**Brief**
Could the data below be printed out exactly, with the pictures left out?

**Material provided**
[Start of Attachment]
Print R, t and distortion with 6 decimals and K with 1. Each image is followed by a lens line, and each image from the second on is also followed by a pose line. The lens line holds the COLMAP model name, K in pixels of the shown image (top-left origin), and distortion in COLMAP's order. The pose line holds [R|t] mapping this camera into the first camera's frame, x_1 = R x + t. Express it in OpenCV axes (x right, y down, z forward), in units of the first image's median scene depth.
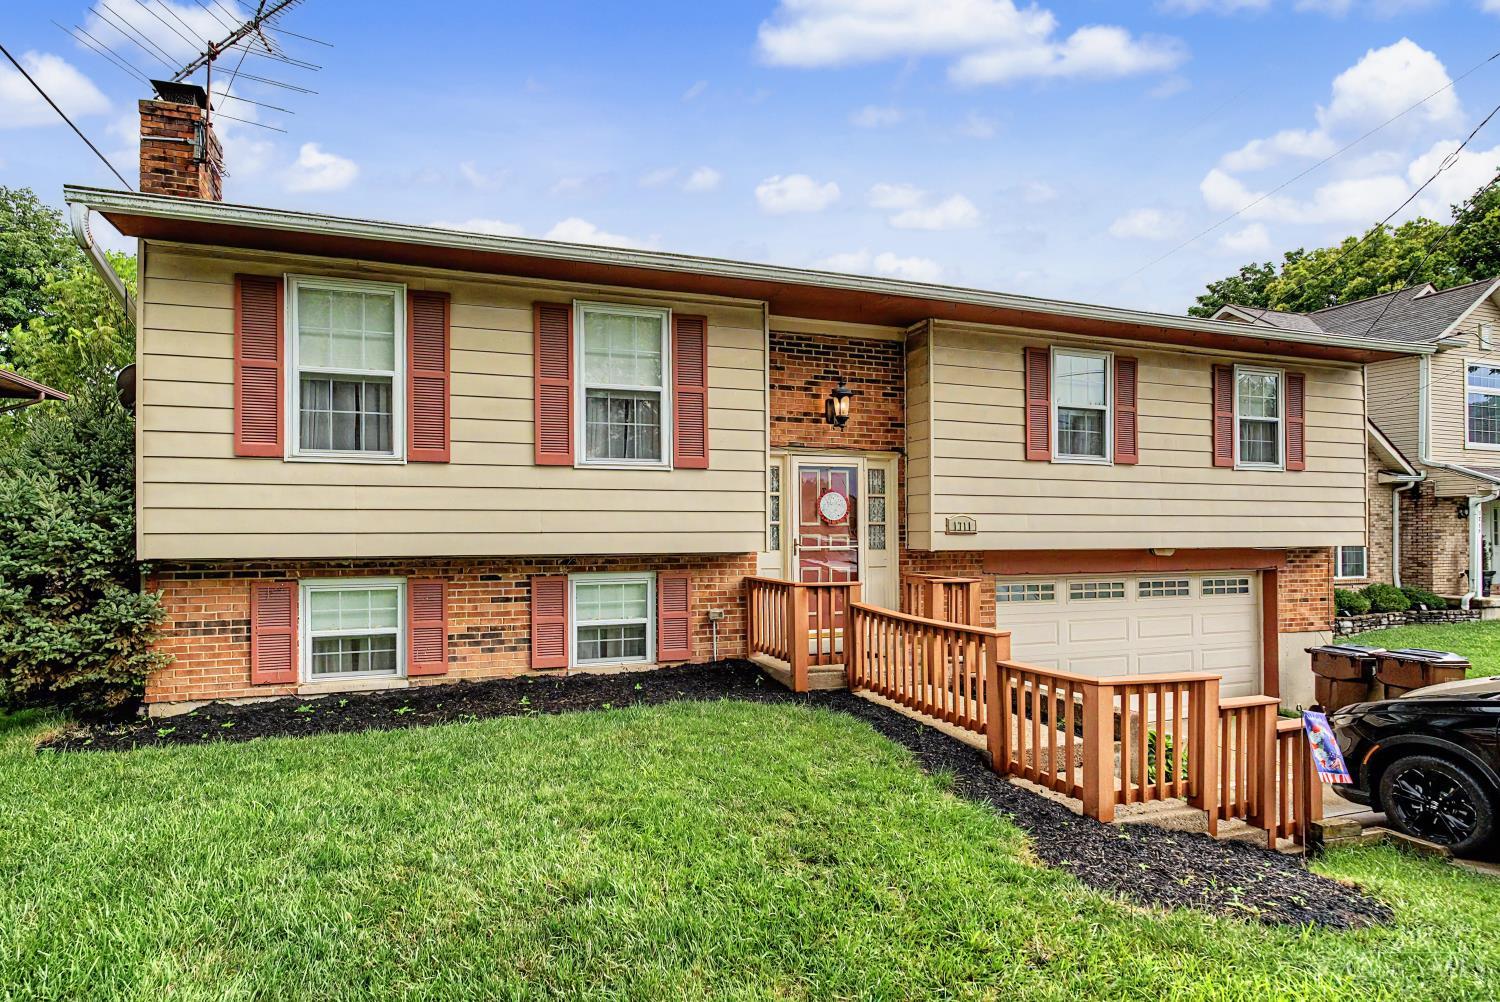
lens RADIAL K [[752.1, 0, 749.3], [0, 752.1, 513.9], [0, 0, 1]] dist [-0.007359, 0.000778]
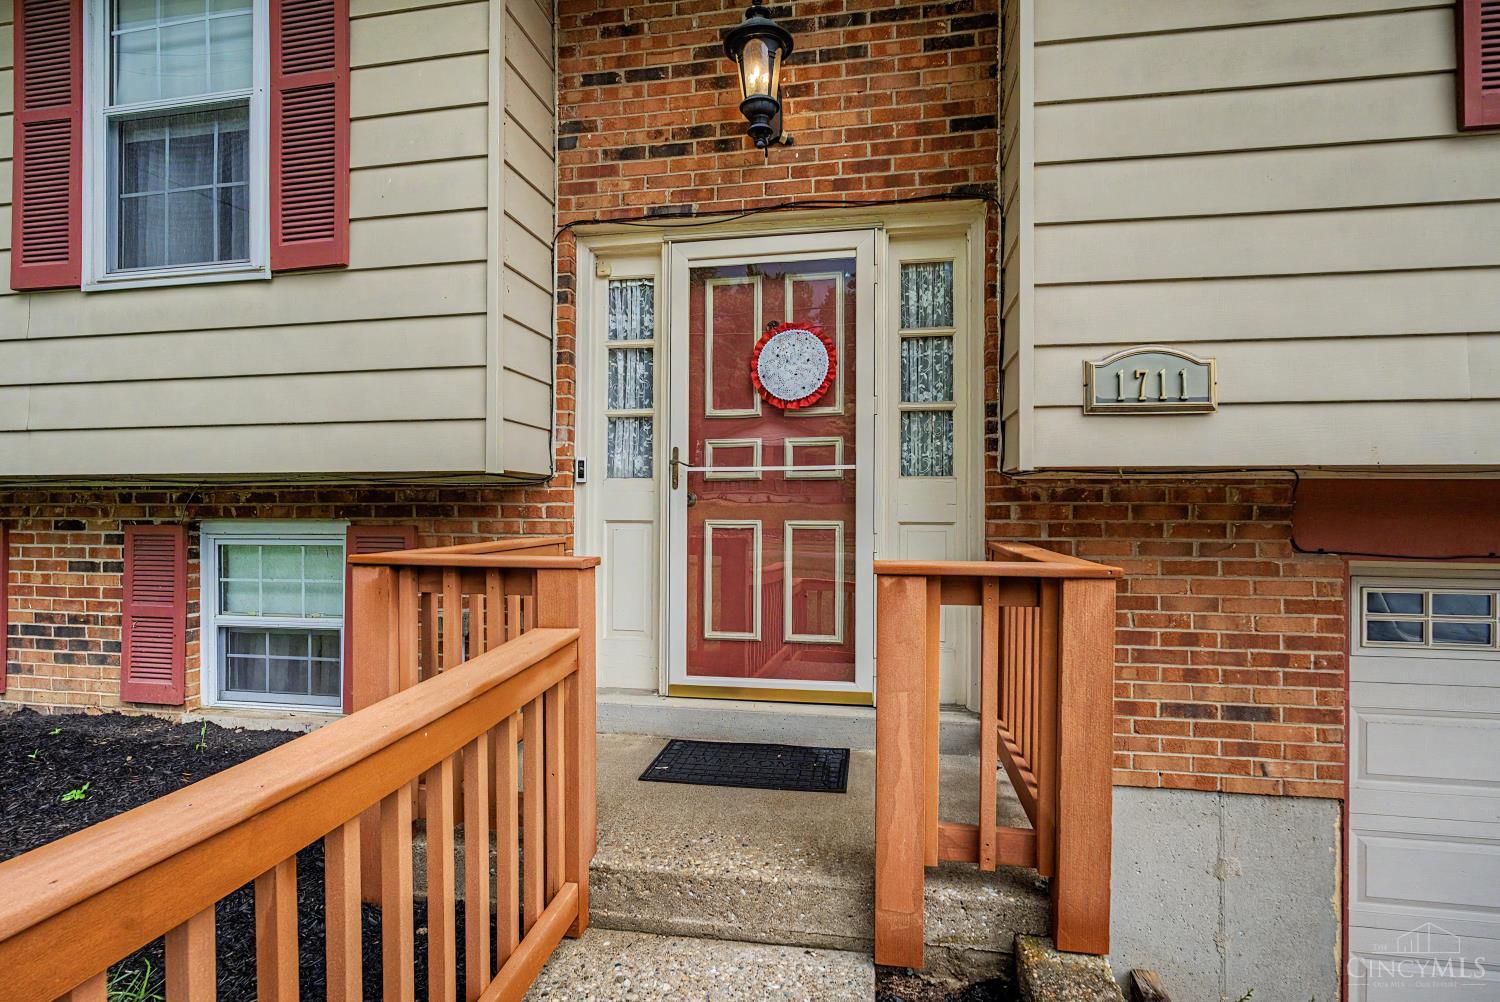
lens RADIAL K [[752.1, 0, 748.2], [0, 752.1, 498.6], [0, 0, 1]] dist [-0.007359, 0.000778]
pose [[0.861893, -0.002868, -0.507083, 0.301337], [0.012272, 0.999809, 0.015206, 0.055010], [0.506942, -0.019329, 0.861763, 0.676614]]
[End of Attachment]
**Result**
Print R, t and distortion with 6 decimals and K with 1. Each image is followed by a lens line, and each image from the second on is also followed by a pose line. The lens line holds the COLMAP model name, K in pixels of the shown image (top-left origin), and distortion in COLMAP's order. The pose line holds [R|t] mapping this camera into the first camera's frame, x_1 = R x + t. Express it in OpenCV axes (x right, y down, z forward), in units of the first image's median scene depth.
lens RADIAL K [[752.1, 0, 749.3], [0, 752.1, 513.9], [0, 0, 1]] dist [-0.007359, 0.000778]
lens RADIAL K [[752.1, 0, 748.2], [0, 752.1, 498.6], [0, 0, 1]] dist [-0.007359, 0.000778]
pose [[0.861893, -0.002868, -0.507083, 0.301337], [0.012272, 0.999809, 0.015206, 0.055010], [0.506942, -0.019329, 0.861763, 0.676614]]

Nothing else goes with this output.